- Trecho para leitura

Economia

Excedentes financeiros acumulados podem gerar fundos capazes de financiar investimentos

Excedentes financeiros acumulados podem gerar fundos capazes de financiar investimentos, de curto e longo prazo, e complementar o Orçamento da União na construção e modernização da infraestrutura

Presidente Lula e o presidente da Petrobras, Sergio Gabrielli, com óleo extraído da camada do pré-sal nas mãos. Foto: Ricardo Stuckert/ ABr

O Brasil reúne condições propícias para manter o novo ciclo duradouro de crescimento econômico acompanhado de redução de desigualdades sociais e regionais, já em curso no país.

As reservas em divisas ultrapassam US$ 200 bilhões e o país já conquistou a posição de investment grade, fatores que permitirão, encerrada a crise mundial, voltar a captar recursos com menores encargos financeiros e com prazos mais longos.

As empresas estatais e privadas nacionais e multinacionais, de um modo geral, obtiveram lucros crescentes nos últimos cinco anos, o que lhes possibilita realizar investimentos com recursos próprios. Os fundos de pensão, os fundos mútuos de investimentos e as instituições financeiras também obtiveram elevada rentabilidade com aplicações tanto em renda fixa quanto em renda variável.

Assim, existem excedentes financeiros acumulados que podem gerar fundos capazes de financiar investimentos de curto, médio e longo prazo e, ainda, complementar as tarefas do Orçamento Geral da União na construção e modernização da infraestrutura.

Este texto contém algumas proposições para mobilizar adequadamente os instrumentos disponíveis e para estimular a criação de novos mecanismos capazes de canalizar recursos para o financiamento de projetos mais ousados de infraestrutura, industriais, de serviços avançados e de agronegócios.

- Dados fornecidos
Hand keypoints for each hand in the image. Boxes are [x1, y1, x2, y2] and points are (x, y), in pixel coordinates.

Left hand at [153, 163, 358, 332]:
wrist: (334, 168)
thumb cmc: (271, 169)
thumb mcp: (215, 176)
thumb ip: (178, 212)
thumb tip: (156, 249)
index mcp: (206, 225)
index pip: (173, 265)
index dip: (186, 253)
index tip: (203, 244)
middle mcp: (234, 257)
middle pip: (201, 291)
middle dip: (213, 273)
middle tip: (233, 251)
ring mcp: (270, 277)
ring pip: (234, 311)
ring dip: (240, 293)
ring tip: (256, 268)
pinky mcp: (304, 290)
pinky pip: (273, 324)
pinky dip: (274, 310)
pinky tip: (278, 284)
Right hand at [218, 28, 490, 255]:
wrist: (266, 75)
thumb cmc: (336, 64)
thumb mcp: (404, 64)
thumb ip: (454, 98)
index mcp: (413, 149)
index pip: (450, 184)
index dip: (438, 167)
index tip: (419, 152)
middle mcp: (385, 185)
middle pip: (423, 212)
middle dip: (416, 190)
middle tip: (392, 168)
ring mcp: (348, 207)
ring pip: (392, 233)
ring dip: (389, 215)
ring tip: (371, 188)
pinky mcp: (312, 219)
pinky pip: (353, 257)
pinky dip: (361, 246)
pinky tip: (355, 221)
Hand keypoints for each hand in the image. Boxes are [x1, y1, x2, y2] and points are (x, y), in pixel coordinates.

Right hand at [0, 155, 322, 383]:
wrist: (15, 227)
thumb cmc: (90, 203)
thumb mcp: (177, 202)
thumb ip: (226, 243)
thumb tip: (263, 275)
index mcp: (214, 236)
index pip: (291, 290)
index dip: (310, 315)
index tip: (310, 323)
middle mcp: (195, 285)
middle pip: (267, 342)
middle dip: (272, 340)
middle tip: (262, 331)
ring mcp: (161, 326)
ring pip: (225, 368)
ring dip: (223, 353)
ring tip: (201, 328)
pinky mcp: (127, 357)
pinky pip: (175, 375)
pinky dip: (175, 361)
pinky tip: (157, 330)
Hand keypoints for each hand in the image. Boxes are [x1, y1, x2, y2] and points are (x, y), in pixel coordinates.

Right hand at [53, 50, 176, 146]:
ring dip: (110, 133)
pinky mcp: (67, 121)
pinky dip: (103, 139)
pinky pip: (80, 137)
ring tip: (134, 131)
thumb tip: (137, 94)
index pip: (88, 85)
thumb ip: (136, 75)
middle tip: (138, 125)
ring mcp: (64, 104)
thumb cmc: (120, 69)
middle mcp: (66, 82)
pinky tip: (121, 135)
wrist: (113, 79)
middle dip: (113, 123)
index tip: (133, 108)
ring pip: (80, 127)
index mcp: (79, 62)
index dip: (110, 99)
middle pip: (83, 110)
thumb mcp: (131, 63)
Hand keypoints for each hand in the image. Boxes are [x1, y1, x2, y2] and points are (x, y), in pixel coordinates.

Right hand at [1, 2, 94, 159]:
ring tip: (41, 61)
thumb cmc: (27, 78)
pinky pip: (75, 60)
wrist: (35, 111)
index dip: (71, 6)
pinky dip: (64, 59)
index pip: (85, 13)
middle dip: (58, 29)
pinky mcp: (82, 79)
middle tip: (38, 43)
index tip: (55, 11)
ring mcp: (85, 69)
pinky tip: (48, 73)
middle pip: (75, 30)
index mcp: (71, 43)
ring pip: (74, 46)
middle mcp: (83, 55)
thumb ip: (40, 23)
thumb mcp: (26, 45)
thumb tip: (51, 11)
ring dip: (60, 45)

- Tarefas
#1 Imprima, do trecho sobre excedentes financeiros, tudo o que vai de "Assim, existem excedentes" até "e de agronegócios.".
#2 Segundo a última frase do trecho sobre excedentes financeiros, para quais tipos de projetos mais ousados se quer canalizar recursos? Enumere todos.

- Soluções dos exercícios
#1
Assim, existem excedentes financeiros acumulados que podem gerar fundos capazes de financiar investimentos de curto, médio e longo prazo e, ainda, complementar as tarefas do Orçamento Geral da União na construção e modernização da infraestrutura.

Este texto contém algumas proposições para mobilizar adequadamente os instrumentos disponíveis e para estimular a criação de novos mecanismos capazes de canalizar recursos para o financiamento de projetos mais ousados de infraestrutura, industriais, de serviços avançados e de agronegócios.

#2
- de infraestrutura
- industriais
- de serviços avançados
- de agronegócios